A LESSON FROM PETER RABBIT
Rome wasn’t built in one day. So the saying goes. Neither were our dreams (OK, for some people, that’s a definite yes, but even they will tell you that it felt like it took forever).
When it comes to us, neurotic writers, it might feel like it’s been forever and a day. First, you have this brilliant idea, then you start writing. Suddenly, it feels like the worst idea in the world, but you keep going. When you’re finally done, there’s the gruesome task of writing a query, finding an agent, a publisher, an audience. There’s the fear of rejection. But the initial rejections are far worse than you ever imagined. They leave you with a bitter taste in your mouth and shattered a self-esteem.
That’s the life of a writer. No wonder, Hemingway turned to alcohol.
But this isn’t a post about anything negative. No, this is a post about resilience and love of one’s art. So many writers before us have threaded this path and were eventually published. One of my favorite authors is Beatrix Potter, who self-published her own book in 1901, after getting tired of receiving rejection letters from publishers for The Tale of Peter Rabbit, a story about a mischievous rabbit who wears human clothes.
The Tale of Peter Rabbit became so successful that Frederick Warne & Co, one of the six publishers who had turned her down, reconsidered and published it almost a year later.
Ms.
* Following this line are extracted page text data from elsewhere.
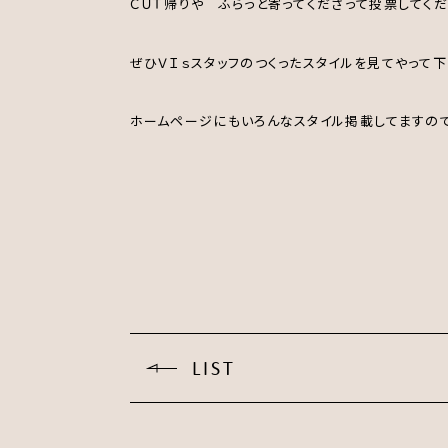
ＣＵＴ帰りや ふらっと寄ってくださって投票してく
ぜひＶＩｓスタッフのつくったスタイルを見てやって下
ホームページにもいろんなスタイル掲載してますの
おが
LIST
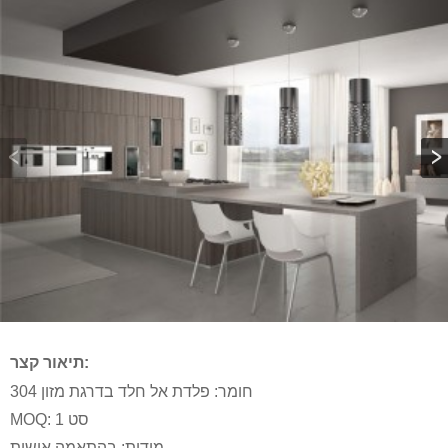
תיאור קצר:
חומר: פלדת אל חלד בדרגת מזון 304
MOQ: 1 סט
מידות: בהתאמה אישית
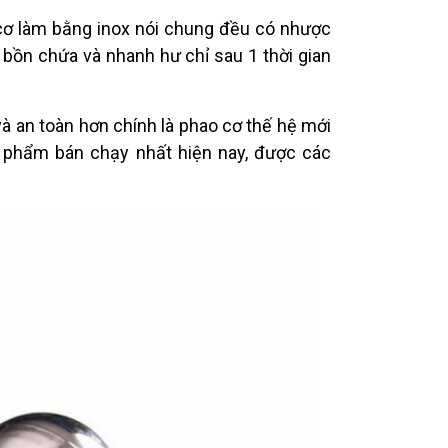
 cơ làm bằng inox nói chung đều có nhược
 bồn chứa và nhanh hư chỉ sau 1 thời gian
à an toàn hơn chính là phao cơ thế hệ mới
 phẩm bán chạy nhất hiện nay, được các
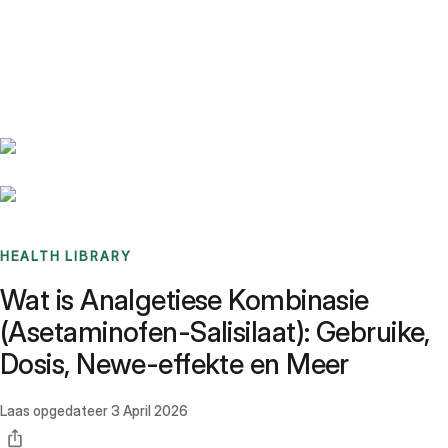
Benchmarks
Stories
FAQ
Sign up / Log in
HEALTH LIBRARY
Wat is Analgetiese Kombinasie
(Asetaminofen-Salisilaat): Gebruike,
Dosis, Newe-effekte en Meer
Laas opgedateer
3 April 2026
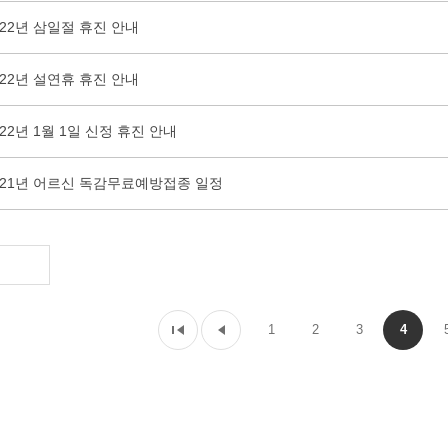
022년 삼일절 휴진 안내
022년 설연휴 휴진 안내
022년 1월 1일 신정 휴진 안내
021년 어르신 독감무료예방접종 일정
1
2
3
4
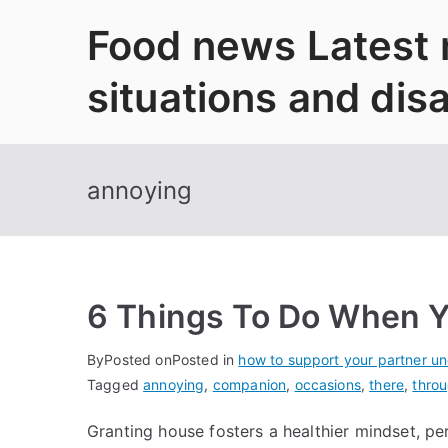
Skip
Food news Latest
to
content
situations and dis
annoying
6 Things To Do When Y
By
Posted on
Posted in
how to support your partner un
Tagged
annoying
,
companion
,
occasions
,
there
,
thro
Granting house fosters a healthier mindset, p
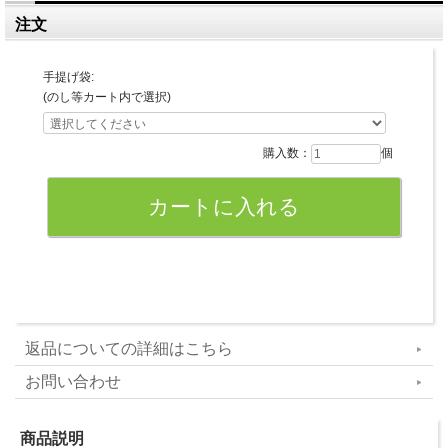
注文
手提げ袋:
(のし等カート内で選択)
購入数：
個
返品についての詳細はこちら
お問い合わせ
商品説明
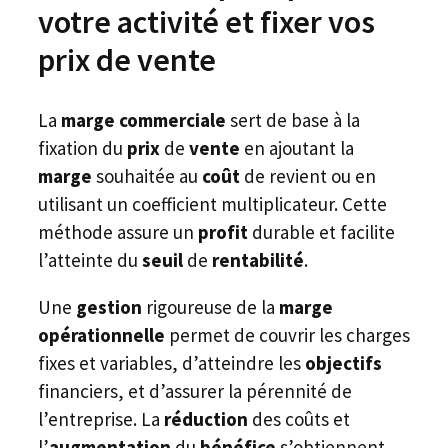
votre activité et fixer vos
prix de vente
La
marge commerciale
sert de base à la
fixation du
prix
de
vente
en ajoutant la
marge
souhaitée au
coût
de revient ou en
utilisant un coefficient multiplicateur. Cette
méthode assure un
profit
durable et facilite
l’atteinte du
seuil
de
rentabilité
.
Une
gestion
rigoureuse de la
marge
opérationnelle
permet de couvrir les charges
fixes et variables, d’atteindre les
objectifs
financiers, et d’assurer la pérennité de
l’entreprise. La
réduction
des coûts et
l’
augmentation
du
bénéfice
s’obtiennent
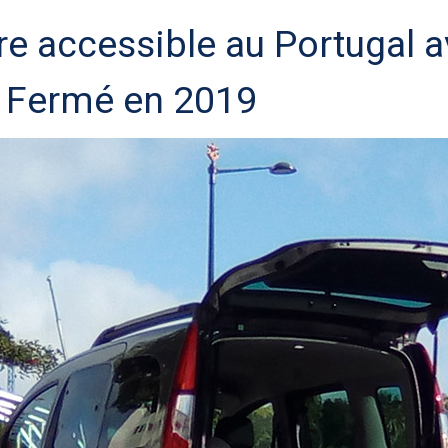
re accessible au Portugal 
 Fermé en 2019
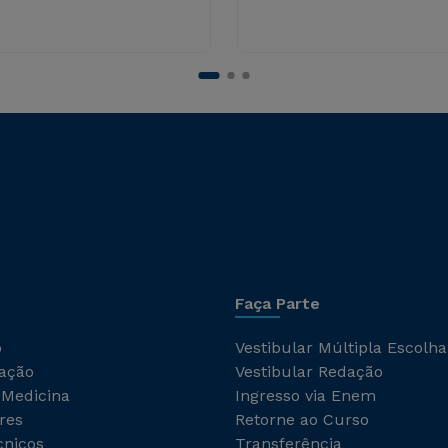
Faça Parte
o
Vestibular Múltipla Escolha
ação
Vestibular Redação
 Medicina
Ingresso via Enem
res
Retorne ao Curso
cnicos
Transferência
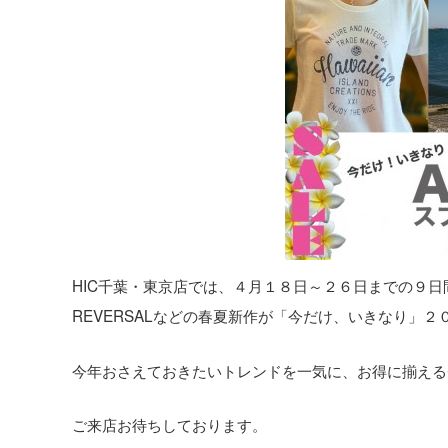
HIC千葉・東京店では、４月１８日～２６日までの９日間Hurley、
REVERSALなどの春夏新作が
「今だけ、いきなり」２
今年おさえておきたいトレンドを
一気に
、
お得に揃える
ご来店お待ちしております。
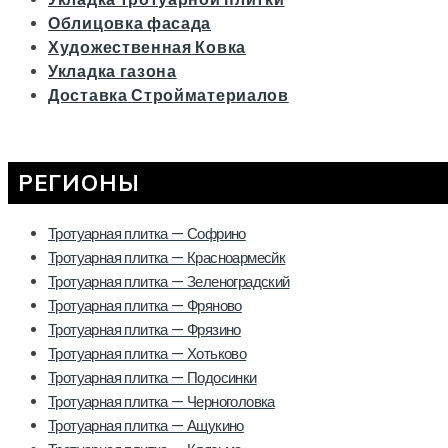
Облицовка фасада
Художественная Ковка
Укладка газона
Доставка Стройматериалов
РЕГИОНЫ
Тротуарная плитка — Софрино
Тротуарная плитка — Красноармесйк
Тротуарная плитка — Зеленоградский
Тротуарная плитка — Фряново
Тротуарная плитка — Фрязино
Тротуарная плитка — Хотьково
Тротуарная плитка — Подосинки
Тротуарная плитка — Черноголовка
Тротуарная плитка — Ащукино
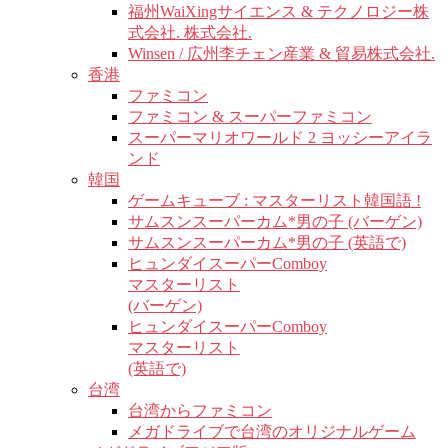
福州WaiXingサイエンス & テクノロジー株
式会社. 株式会社.
Winsen / 広州李チェン産業 & 貿易株式会社.
香港
ファミコン
ファミコン & スーパーファミコン
スーパーマリオワールド 2 ヨッシーアイラ
ンド
韓国
ゲームキューブ : マスターリスト韓国語 !
サムスンスーパーカム*男の子 (バーゲン)
サムスンスーパーカム*男の子 (英語で)
ヒュンダイスーパーComboy
マスターリスト
(バーゲン)
ヒュンダイスーパーComboy
マスターリスト
(英語で)
台湾
台湾からファミコン
メガドライブで台湾のオリジナルゲーム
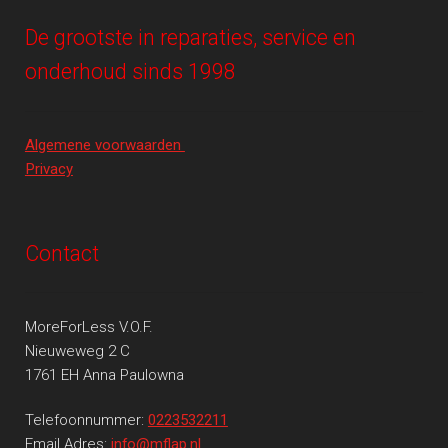
De grootste in reparaties, service en
onderhoud sinds 1998
Algemene voorwaarden
Privacy
Contact
MoreForLess V.O.F.
Nieuweweg 2 C
1761 EH Anna Paulowna
Telefoonnummer:
0223532211
Email Adres:
info@mflap.nl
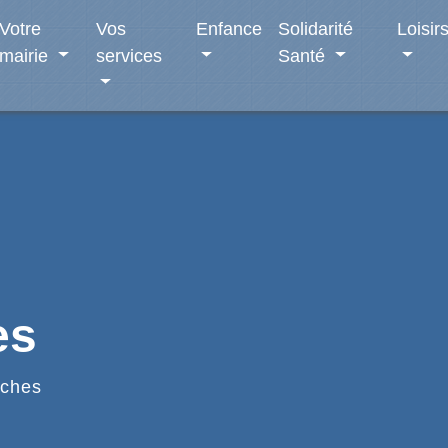
Votre
Vos
Enfance
Solidarité
Loisir
mairie
services
Santé
es
ches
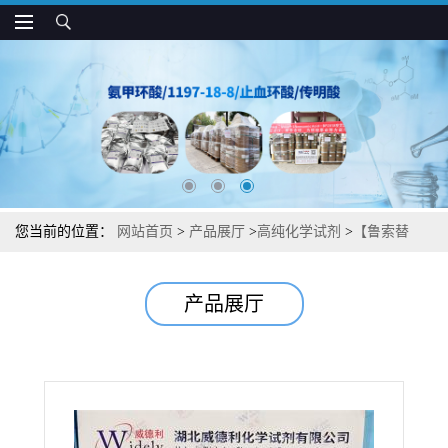
您当前的位置：
网站首页
>
产品展厅
>
高纯化学试剂
>
【鲁索替
尼】中间体杂质图谱检测方法现货供应咨询张军【941678-49-5】
产品展厅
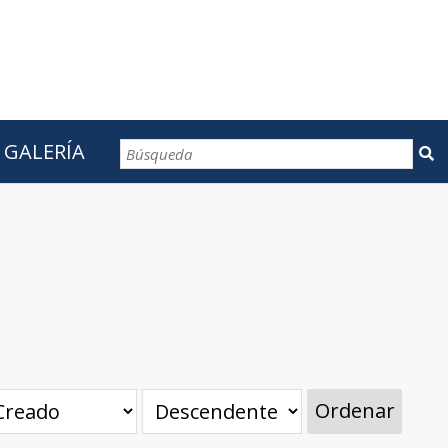
GALERÍA
CONTACTOS
Ordenar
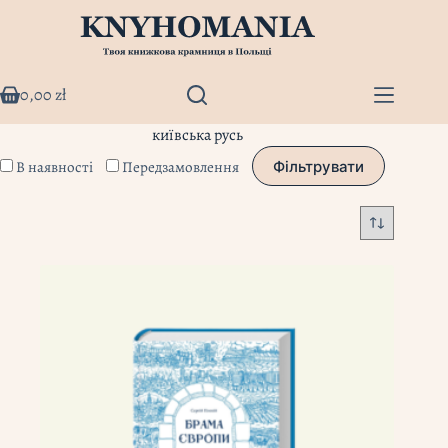
Перейти
до
вмісту
0,00
zł
Кошик
київська русь
В наявності
Передзамовлення
Фільтрувати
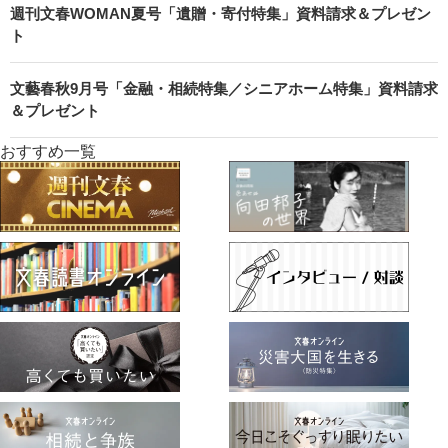
週刊文春WOMAN夏号「遺贈・寄付特集」資料請求＆プレゼン
ト
文藝春秋9月号「金融・相続特集／シニアホーム特集」資料請求
＆プレゼント
おすすめ一覧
Potter did the same thing (self-publish, that is) another book, The Tailor of Gloucester, after she couldn't reach an agreement with her publisher. Talk about taking matters into your own hands.
I love stories that take me back to my childhood, and The Tale of Peter Rabbit is one of those stories. I usually read it on the first day of summer (kind of a yearly tradition). If you haven't yet, please pick it up. Not that Ms. Potter needs the money, but we need to be reminded that success doesn't happen overnight.
In the words of Beatrix Potter: “Believe there is a great power silently working all things for good, behave yourself and never mind the rest.”